The triumph of the data raccoons

Apr 3, 2026 · 2 min read

My PhD co-supervisor at the University of Toronto, Dr. David Fisman, liked to use the term “data raccoon” to describe the work of using messy, incomplete, hard-to-work-with data to do serious research. Or, as he described it in testimony to the Canadian House of Commons in May 2020 (emphasis mine):

I’ll tell you, my group at University of Toronto call ourselves “data raccoons”, because we’ve sort of managed to thrive for about 15 years on data that most people regard as garbage, so it’s sort of a bit of the normal state of affairs for us with public health data analysis.

It’s an unmistakably Toronto metaphor—the city isn’t called the raccoon capital of the world for nothing!

It occurred to me recently that data raccoons have basically taken over the world.
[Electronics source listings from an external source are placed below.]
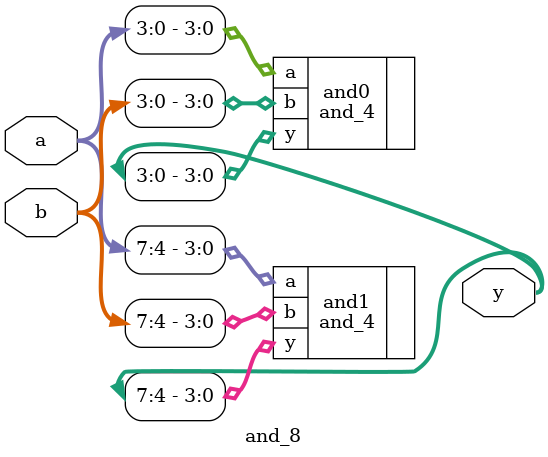
<source format=v>
module and_8(
	input wire [7:0] a,
	input wire [7:0] b,
	output wire [7:0] y
);
	and_4 and0 (.a(a[3:0]), .b(b[3:0]), .y(y[3:0]));
	and_4 and1 (.a(a[7:4]), .b(b[7:4]), .y(y[7:4]));
endmodule

</source>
The basis of the AI revolution is vast quantities of text dredged from the Internet, none of which was written for its final purpose of training the deus ex machina. Arguably the most important dataset for training LLMs has been Common Crawl, a mostly uncurated snapshot of the Internet that has been running since 2007. According to a Mozilla report from 2024, Common Crawl was used in two thirds of LLMs developed in the formative period between 2019 and 2023, and the archive also comprised 80% of tokens in OpenAI’s GPT-3. Unsurprisingly, the Common Crawl Foundation has received financial support from AI companies in recent years, all the while being accused of abetting these same companies to train their models on paywalled articles.

That is how the data raccoons won: what once looked like a scrappy epidemiological habit now looks like the dominant epistemology of the age.

Two mischievous raccoons perched on a ledge by a telephone pole.